My final note on trance is that ‘Grandfather of American Hypnosis’ Milton Erickson’s wife, Betty, gets special praise for her apparent ability to self-induce trance states. Bandler had an intriguing relationship with Erickson (1901-1980), a medical doctor, psychiatrist and psychologist, whose work was significantly subsumed into NLP. Betty “is extremely sophisticated in putting herself into various altered states. She can jump in and out of many different states very quickly.” How varied, or valuable, Betty’s ‘self-hypnotised’ ‘states’ were is a moot point.
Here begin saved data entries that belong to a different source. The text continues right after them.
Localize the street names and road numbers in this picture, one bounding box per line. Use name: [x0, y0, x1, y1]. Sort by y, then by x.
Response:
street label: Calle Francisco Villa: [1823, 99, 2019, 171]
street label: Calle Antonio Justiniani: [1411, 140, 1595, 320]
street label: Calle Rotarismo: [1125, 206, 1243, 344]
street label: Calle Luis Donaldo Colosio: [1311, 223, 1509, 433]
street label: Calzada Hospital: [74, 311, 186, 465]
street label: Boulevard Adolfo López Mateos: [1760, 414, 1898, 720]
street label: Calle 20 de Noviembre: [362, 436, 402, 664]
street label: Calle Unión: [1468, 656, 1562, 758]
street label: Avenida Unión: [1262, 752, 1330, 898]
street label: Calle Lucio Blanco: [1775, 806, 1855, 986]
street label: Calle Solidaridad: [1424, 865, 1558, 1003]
What’s clear is that trance was, is, a form of currency between The Hypnotist and those seeking to share in their ‘magical powers’. All I really learn of it from this book is that I’m expected to (pretend to) be in one in order to access basic courses and conferences – not to mention win the approval of trainers and franchise-fanatic pupils who just can’t put it aside. 

It’s a sordid embarrassment that’s a far cry from the kind of magical journey the book cover implies. Which, incidentally, since departed ways with the rest of the book… I’m sure it’s nothing personal.